The Thorp nuclear reprocessing plant at Sellafield, Cumbria, has recycled its final batch of reactor fuel. But it leaves behind a hugely toxic legacy for future generations to deal with. So how will it be made safe? Thorp still looks almost new; a giant structure of cavernous halls, deep blue-tinged cooling ponds and giant lifting cranes, imposing in fresh yellow paint. But now the complex process of decontaminating and dismantling begins.

From Fukushima in Japan to Sellafield in the UK, the world is home to a number of sites that are contaminated with radioactive waste and require clean-up. The current techniques available to do this are expensive and time consuming – but a new'super hero' robot could help to cut both costs and time. The robot, called Avexis, is designed to fit through a 100mm access port in the flooded reactors at the Fukushima site, to locate and analyse melted fuel. Many areas around Fukushima are still being decontaminated, 58,000 people are still displaced from their homes and the local food industries have been crippled. Its designers hope that the robot will be ready to deploy at the Fukushima Daiichi Nuclear power plant by February 2018.
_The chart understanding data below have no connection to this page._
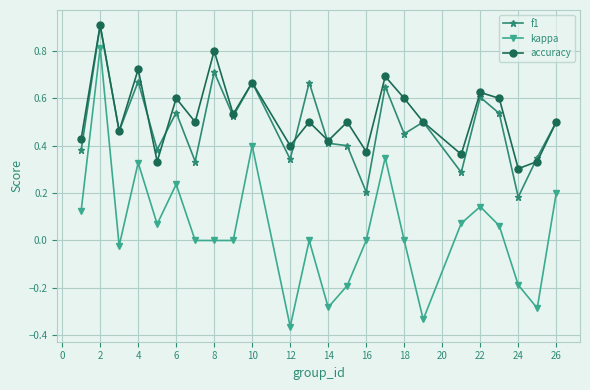

Which series has the widest spread of values?

kappa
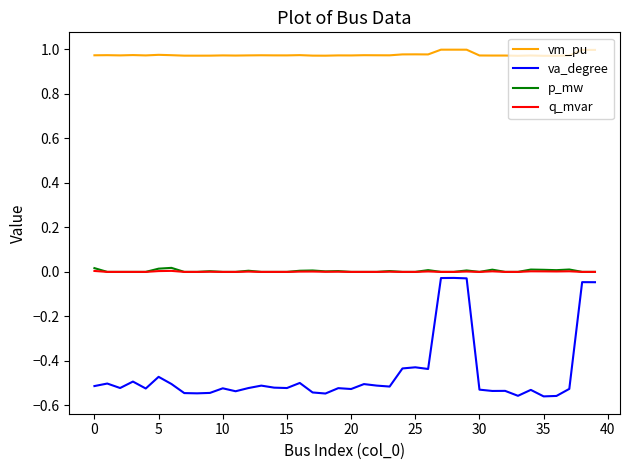

What are all the series names shown in the legend?

vm_pu, va_degree, p_mw, q_mvar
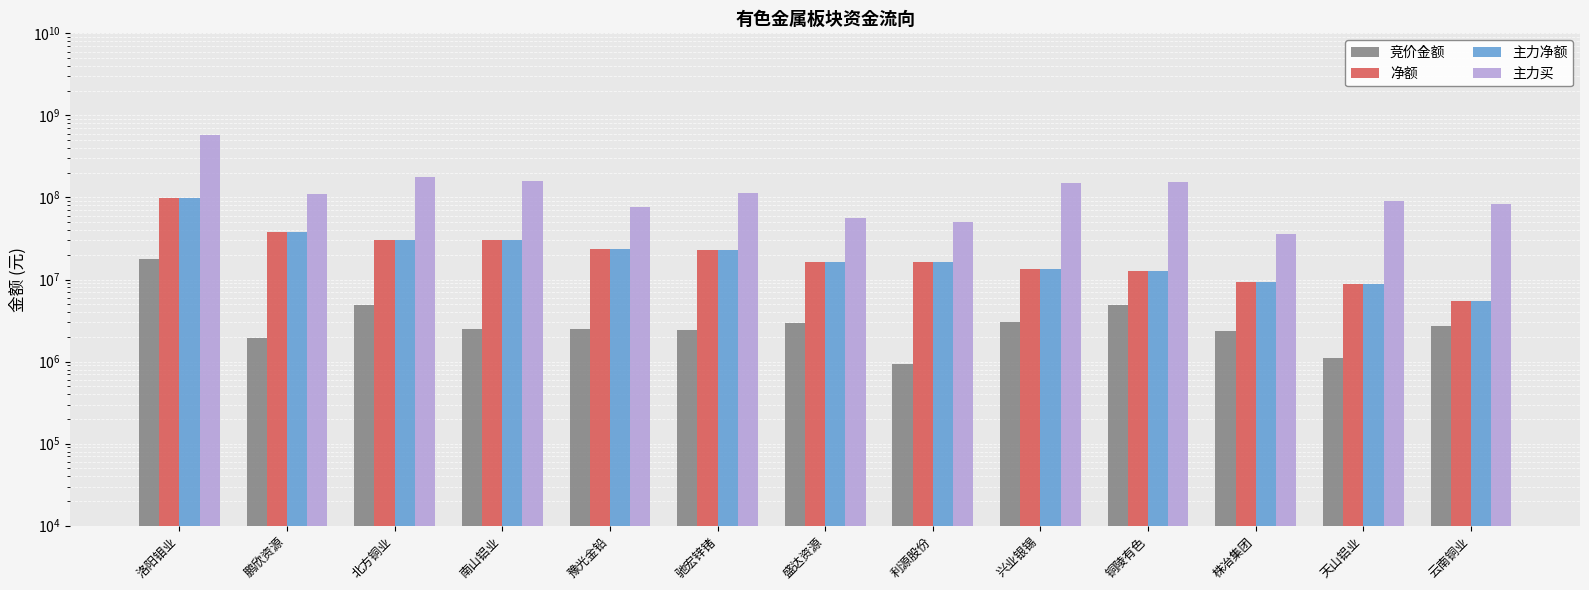

Which series has the largest total across all categories?

主力买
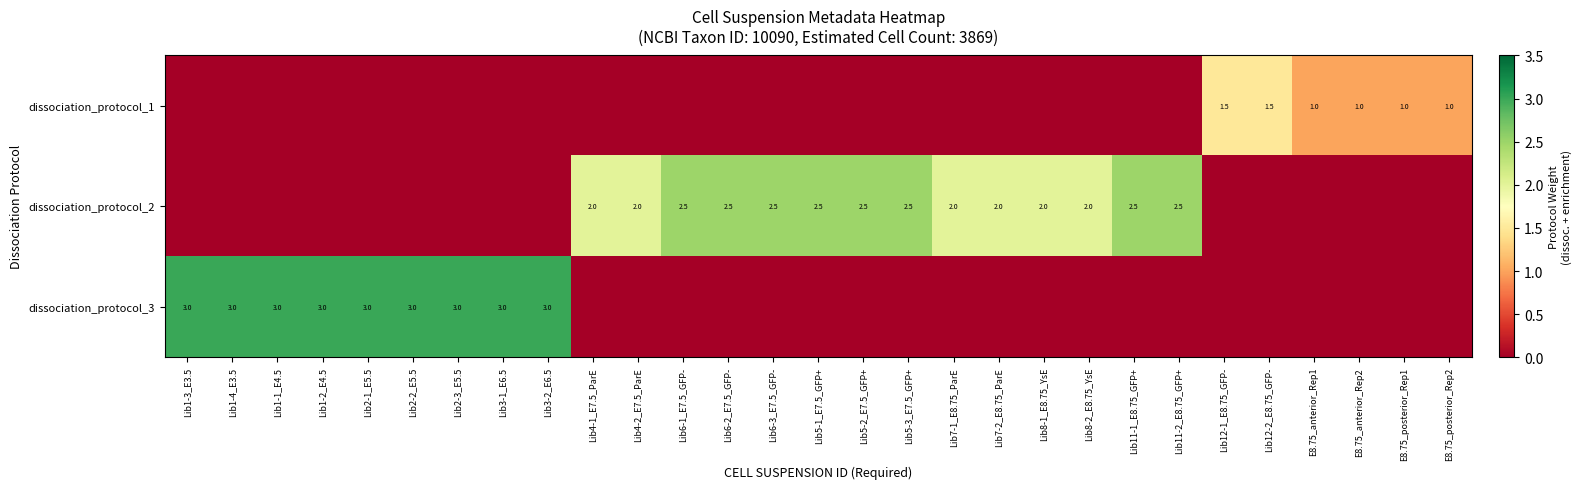

What is the difference between the highest and lowest values at Lib6-3_E7.5_GFP-?

2.5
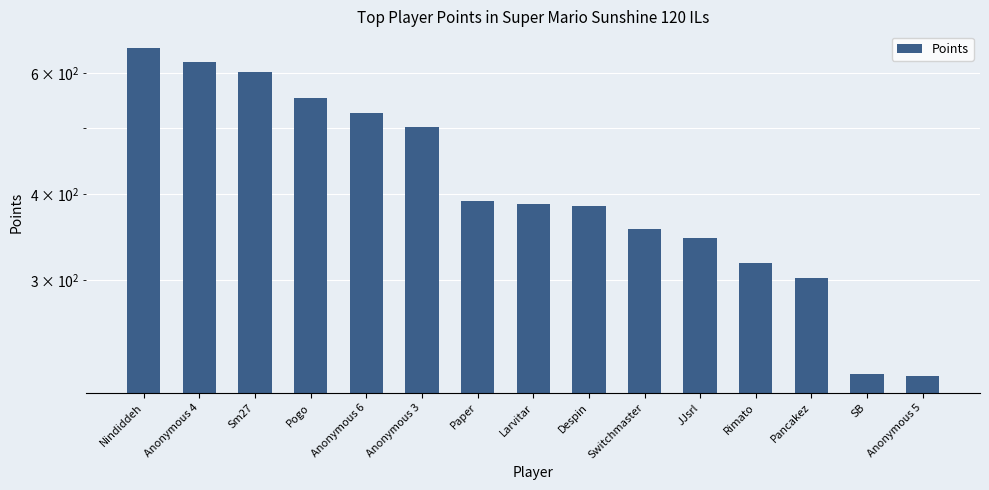

Which has a higher value, JJsrl or Paper?

Paper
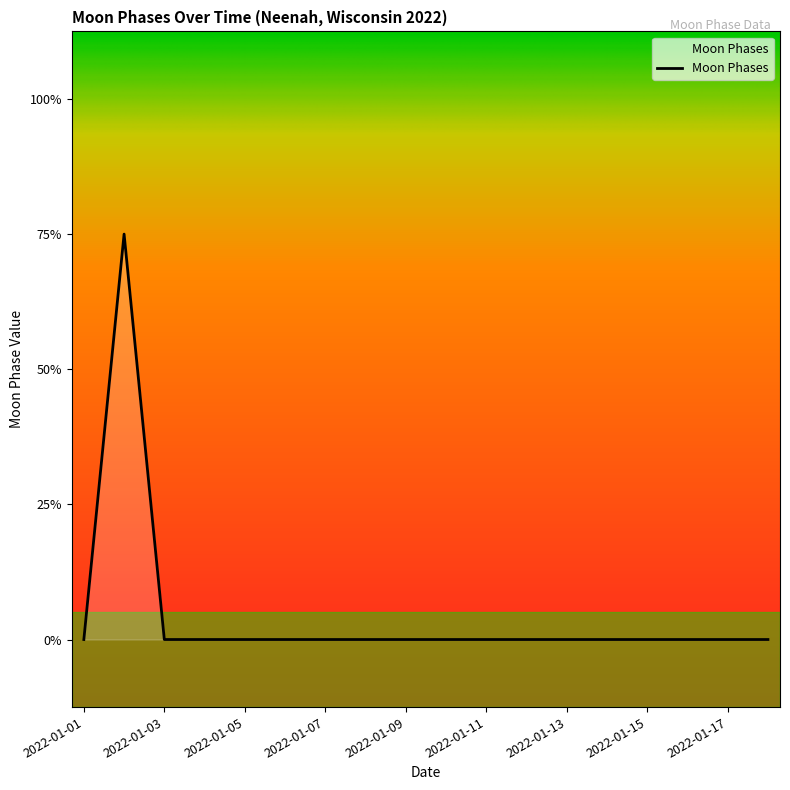

Does the chart display data point markers on the line(s)?

No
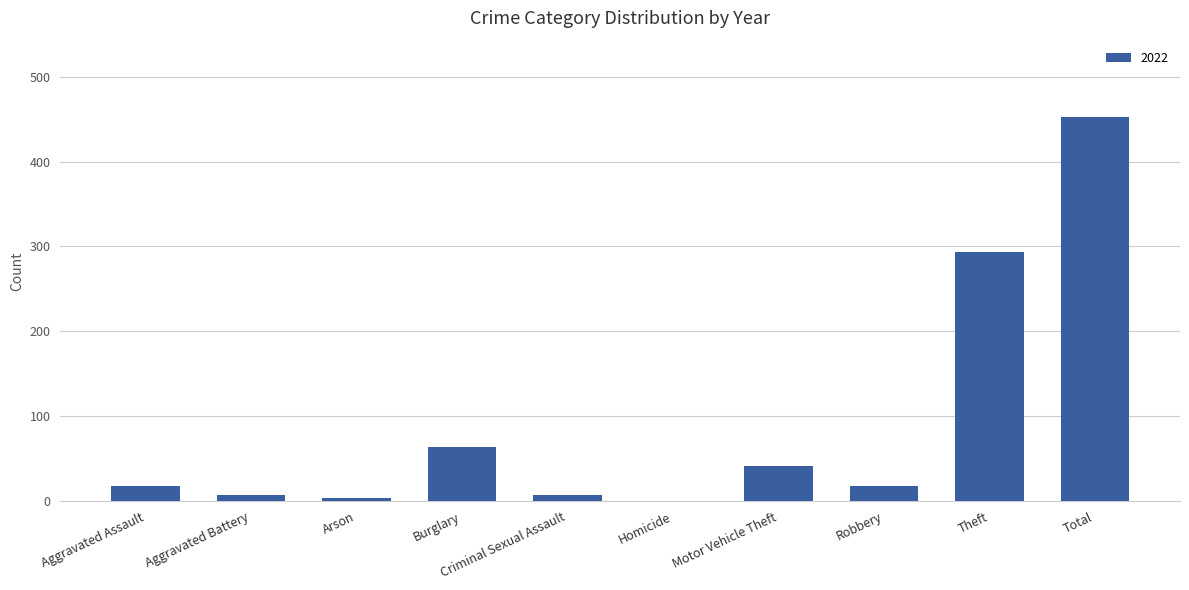

Between Criminal Sexual Assault and Theft, which is larger?

Theft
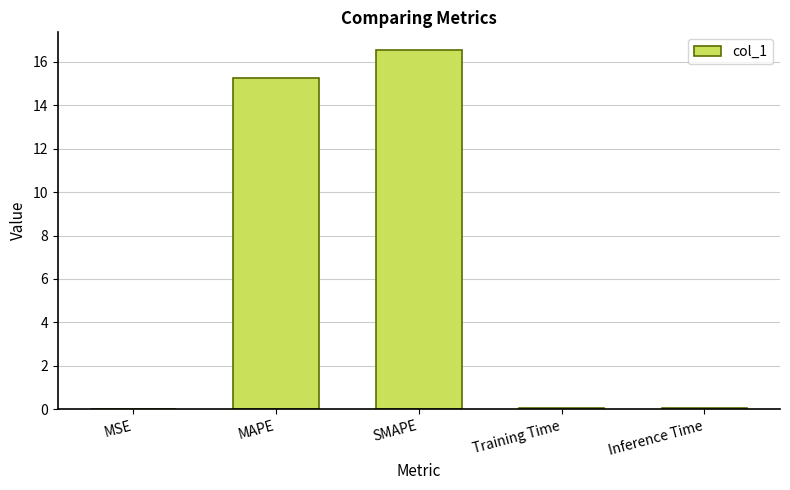

What is the change in value from MAPE to SMAPE?

+1.3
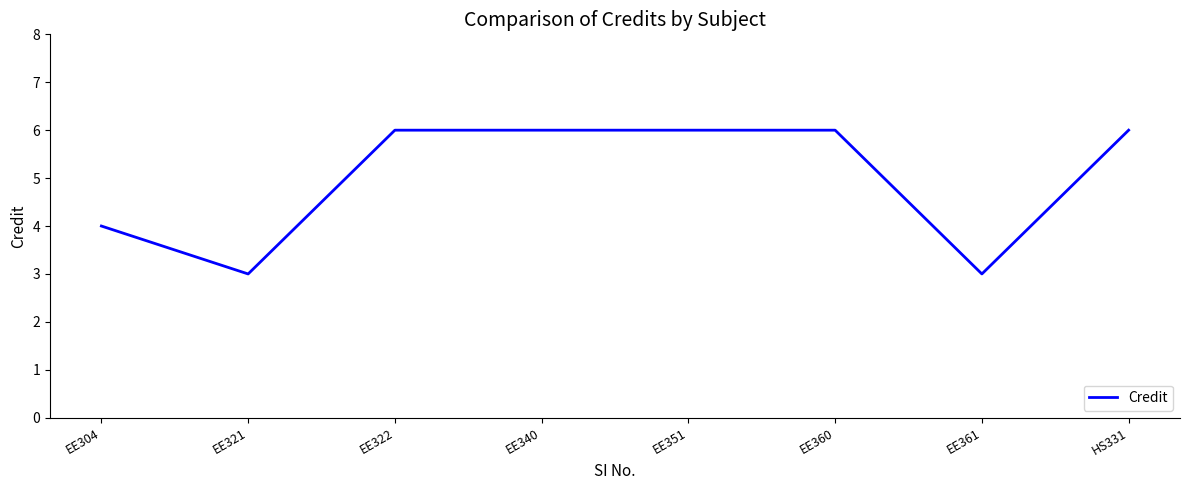

True or false: the data shows 6 at EE304.

False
Nimble-fingered robots that exactly mimic the movements of a human hand could soon be used to help decommission nuclear power stations. Remote-controlled robots with hand-like manipulators are used in many situations that are difficult or dangerous for humans, such as bomb disposal. However, their movements are typically controlled by human operators via joysticks, which limits their dexterity. To address this, Miika Perä and Hamid Reza Zaheri at London firm Cambrian Intelligence have built a system that lets robotic arms and hands emulate hand movements exactly. To guide the robot, a human carries out the desired actions either in front of a video camera or while wearing a glove that captures movement.